As with A Parcel O Rogues, this song also features the piano. I tend to get the chord structure there, letting my hands fall until my heart pulls. Once the foundation chords are there, I record the piano and lead vocal. The rest of the instrumentation should be carefully chosen and dance around the song without disturbing the equilibrium. Oh yes - and harmonies - only a couple sparingly placed. The song will let me know when it's ready. That much I have learned - to listen to the song and what it's saying, however much the ego is tempted to promenade!

This is a joyful journey - an album of the twilight hour. I was reading Neil Gunn's "The other Landscape" yesterday and came upon these beautiful words that best describe that place betwixt one world and another.

"Many are susceptible to the peculiar power of the twilight particularly in lonely places. Two orders of being - the visible and the invisible, pause on the doorstep of this grey hour"

It is a pleasure and an honour to unveil that voice which comes from me, but is not of me. My mother often tells me that my Grandfather dearly loved Robert Burns, committing many poems and songs to memory. Though we never met, I feel his warm hand on my shoulder ..................."Aye, you're doin fine lass, keep goin'"

Parcel of Rogues

Recording the vocal for Parcel of Rogues. Six hours later and I'm still searching for the spirit of the song. I was so sure that I had the voice when I was singing in the car or round the house, but as soon as I have to be completely at one with the piano part and connect, I feel lost. I will try to explain.

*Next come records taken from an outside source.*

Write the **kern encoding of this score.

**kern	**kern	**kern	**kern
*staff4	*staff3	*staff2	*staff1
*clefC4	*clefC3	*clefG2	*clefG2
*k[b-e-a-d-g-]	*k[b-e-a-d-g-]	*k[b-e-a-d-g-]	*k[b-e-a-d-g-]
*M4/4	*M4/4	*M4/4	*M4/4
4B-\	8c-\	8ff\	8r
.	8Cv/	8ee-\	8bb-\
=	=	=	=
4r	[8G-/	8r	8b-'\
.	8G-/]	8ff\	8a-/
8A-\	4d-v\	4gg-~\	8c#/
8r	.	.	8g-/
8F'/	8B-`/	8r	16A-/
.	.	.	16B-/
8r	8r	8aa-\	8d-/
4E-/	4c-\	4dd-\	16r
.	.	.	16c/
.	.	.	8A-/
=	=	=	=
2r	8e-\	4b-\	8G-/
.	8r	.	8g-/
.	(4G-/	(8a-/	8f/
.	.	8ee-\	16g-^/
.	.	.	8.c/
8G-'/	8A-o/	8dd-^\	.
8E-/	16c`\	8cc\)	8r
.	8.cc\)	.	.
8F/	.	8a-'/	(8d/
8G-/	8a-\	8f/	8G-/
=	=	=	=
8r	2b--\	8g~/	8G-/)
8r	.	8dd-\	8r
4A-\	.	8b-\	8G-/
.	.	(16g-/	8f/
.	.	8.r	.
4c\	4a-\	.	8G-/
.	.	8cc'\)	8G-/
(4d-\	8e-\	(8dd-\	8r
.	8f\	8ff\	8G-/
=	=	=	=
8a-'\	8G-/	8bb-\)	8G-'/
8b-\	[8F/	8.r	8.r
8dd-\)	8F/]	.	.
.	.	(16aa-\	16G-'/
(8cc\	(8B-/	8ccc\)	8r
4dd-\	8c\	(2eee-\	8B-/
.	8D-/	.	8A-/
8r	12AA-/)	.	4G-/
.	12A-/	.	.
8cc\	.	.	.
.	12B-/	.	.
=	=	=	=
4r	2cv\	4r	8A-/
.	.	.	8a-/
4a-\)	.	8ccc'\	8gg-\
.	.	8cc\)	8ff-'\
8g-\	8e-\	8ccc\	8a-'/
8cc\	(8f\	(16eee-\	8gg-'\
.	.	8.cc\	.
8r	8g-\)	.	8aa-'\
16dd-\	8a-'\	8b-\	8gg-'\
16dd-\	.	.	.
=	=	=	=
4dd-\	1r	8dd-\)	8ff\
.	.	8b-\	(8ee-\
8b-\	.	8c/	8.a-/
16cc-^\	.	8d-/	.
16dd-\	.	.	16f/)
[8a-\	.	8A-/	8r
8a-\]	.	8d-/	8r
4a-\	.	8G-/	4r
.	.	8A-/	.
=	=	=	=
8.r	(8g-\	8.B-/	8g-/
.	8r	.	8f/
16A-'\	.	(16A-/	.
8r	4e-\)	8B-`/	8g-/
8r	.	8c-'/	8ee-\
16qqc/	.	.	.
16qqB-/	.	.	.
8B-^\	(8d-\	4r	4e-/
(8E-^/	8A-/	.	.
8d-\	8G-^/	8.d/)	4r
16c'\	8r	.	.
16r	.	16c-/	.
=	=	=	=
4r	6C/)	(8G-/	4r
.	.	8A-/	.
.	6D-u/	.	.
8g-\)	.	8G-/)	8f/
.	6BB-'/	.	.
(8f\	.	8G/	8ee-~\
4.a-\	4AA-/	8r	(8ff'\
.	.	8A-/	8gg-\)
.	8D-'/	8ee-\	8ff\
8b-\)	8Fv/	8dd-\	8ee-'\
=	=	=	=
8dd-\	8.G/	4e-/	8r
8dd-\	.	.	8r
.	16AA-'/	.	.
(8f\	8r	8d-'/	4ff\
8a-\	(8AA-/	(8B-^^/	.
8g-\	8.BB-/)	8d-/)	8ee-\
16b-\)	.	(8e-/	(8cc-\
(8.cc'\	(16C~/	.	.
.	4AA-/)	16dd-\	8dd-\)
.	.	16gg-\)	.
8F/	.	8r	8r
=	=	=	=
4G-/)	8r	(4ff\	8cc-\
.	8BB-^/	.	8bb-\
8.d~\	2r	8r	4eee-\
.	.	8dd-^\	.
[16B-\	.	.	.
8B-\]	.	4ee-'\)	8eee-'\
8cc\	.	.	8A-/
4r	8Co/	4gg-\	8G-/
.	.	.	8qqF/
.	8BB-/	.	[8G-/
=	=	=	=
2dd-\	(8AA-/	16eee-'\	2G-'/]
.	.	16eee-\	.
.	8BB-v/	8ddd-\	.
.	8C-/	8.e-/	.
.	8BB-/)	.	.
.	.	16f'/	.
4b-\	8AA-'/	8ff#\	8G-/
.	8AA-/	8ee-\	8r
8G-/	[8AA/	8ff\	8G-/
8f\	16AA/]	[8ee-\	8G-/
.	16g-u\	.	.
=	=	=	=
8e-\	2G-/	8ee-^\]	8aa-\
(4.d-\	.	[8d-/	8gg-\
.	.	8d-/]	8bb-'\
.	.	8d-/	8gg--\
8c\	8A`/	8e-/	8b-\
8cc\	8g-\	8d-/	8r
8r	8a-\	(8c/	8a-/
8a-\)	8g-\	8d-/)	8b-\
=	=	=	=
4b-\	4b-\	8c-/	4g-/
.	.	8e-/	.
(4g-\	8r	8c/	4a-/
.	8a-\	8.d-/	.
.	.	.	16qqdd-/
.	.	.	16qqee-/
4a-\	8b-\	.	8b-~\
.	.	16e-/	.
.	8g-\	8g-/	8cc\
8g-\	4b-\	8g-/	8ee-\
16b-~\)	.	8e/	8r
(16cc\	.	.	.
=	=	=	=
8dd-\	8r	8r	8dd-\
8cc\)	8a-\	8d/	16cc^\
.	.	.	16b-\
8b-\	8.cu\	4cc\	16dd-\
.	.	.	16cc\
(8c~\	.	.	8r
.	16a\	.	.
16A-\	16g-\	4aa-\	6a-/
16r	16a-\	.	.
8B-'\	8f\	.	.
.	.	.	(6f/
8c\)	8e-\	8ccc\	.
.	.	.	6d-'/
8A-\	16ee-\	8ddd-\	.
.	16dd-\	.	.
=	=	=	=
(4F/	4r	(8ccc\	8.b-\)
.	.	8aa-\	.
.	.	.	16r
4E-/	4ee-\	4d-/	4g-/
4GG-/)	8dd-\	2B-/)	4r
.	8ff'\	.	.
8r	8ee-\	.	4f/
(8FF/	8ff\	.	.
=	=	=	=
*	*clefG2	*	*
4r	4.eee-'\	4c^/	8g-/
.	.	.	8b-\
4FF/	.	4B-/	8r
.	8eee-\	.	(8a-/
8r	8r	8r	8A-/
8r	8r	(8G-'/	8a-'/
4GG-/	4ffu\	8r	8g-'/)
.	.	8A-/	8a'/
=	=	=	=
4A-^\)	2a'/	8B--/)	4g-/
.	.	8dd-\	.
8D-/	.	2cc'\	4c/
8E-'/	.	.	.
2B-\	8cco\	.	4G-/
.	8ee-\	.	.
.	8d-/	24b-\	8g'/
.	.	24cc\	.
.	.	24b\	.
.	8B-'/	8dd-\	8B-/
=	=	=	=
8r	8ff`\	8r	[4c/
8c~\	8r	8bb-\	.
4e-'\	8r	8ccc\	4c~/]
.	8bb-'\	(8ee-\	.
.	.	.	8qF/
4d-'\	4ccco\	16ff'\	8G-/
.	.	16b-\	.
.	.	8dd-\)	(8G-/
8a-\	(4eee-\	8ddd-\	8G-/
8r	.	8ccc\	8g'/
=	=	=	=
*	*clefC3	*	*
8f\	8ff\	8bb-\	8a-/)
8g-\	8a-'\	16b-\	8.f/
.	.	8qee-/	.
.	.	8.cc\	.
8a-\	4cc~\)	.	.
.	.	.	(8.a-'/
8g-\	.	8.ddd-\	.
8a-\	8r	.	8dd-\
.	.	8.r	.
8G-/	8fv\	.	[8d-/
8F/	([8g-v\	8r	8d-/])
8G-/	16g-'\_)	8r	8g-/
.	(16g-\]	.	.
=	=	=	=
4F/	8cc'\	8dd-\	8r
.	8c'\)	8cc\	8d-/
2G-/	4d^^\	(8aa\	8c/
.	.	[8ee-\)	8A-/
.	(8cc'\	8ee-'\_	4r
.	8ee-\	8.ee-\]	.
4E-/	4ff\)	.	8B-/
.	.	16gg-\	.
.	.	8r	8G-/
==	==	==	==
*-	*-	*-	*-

In every song there is a spirit that want to sing through me. I am just the channel. This spirit is a woman in her early forties, but feels much older. She is gracious and sad. The girl still sings in her heart, but experience has arrested her instincts. She knows the soil and the stillness of the land. She watches progress and grows weary with the dying of the old ways. The land is flesh of her flesh and bone of her bone.